**EXCERTO DA FONTE**.

>>>>>

Por isso, a revisão não admite uma reapreciação da prova produzida em julgamento, nem se destina a analisar nulidades processuais ou outros vícios do julgamento ou da sentença (como os previstos no artigo 410.º, n.º2, do CPP), pois para essas situações existe o recurso ordinário. O caso julgado cobre inexoravelmente todos os erros de julgamento (entre outros, o acórdão do STJ, de 06.11.2019, proc. 739/09.5TBTVR-C. S1, disponível em www.dgsi.pt, como outros que sejam citados sem diversa indicação).
Para Simas Santos/Leal-Henriques (in Recursos em Processo Penal, Rei dos Livros, 6.ª edição, pág. 129) o legislador, “com vista ao estabelecimento do equilíbrio entre a imutabilidade da sentença decorrente do caso julgado e a necessidade de respeito pela verdade material”, consagrou a possibilidade de revisão das sentenças penais, limitando a respetiva admissibilidade aos fundamentos taxativamente enunciados no artigo 449.º, n.º 1, do CPP.

<<<<<

**PEDIDO**.
Troque "nulidades processuais" por "irregularidades processuais" e escreva de novo tudo desde "Por isso, a" até "sem diversa indicação)." no excerto sobre a revisão de sentenças penais. As linhas que vêm a seguir não fazem falta.

**LINHAS DE DADOS**.

>>>>>

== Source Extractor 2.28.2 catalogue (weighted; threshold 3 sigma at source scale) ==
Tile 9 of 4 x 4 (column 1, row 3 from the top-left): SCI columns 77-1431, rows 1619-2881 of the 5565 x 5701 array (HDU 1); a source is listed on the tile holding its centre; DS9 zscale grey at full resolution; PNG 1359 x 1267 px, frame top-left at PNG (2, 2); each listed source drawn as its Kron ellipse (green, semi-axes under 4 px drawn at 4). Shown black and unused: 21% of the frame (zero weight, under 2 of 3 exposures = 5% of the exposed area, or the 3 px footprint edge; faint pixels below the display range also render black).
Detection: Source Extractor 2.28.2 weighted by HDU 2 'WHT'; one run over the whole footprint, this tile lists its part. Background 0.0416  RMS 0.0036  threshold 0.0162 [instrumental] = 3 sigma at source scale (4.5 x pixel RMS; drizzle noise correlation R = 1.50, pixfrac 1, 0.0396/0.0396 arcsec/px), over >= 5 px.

<<<<<

**RESPOSTA ESCRITA**.
Por isso, a revisão não admite uma reapreciação da prova produzida em julgamento, nem se destina a analisar irregularidades processuais ou outros vícios do julgamento ou da sentença (como os previstos no artigo 410.º, n.º2, do CPP), pois para essas situações existe o recurso ordinário. O caso julgado cobre inexoravelmente todos os erros de julgamento (entre outros, o acórdão do STJ, de 06.11.2019, proc. 739/09.5TBTVR-C. S1, disponível em www.dgsi.pt, como outros que sejam citados sem diversa indicação).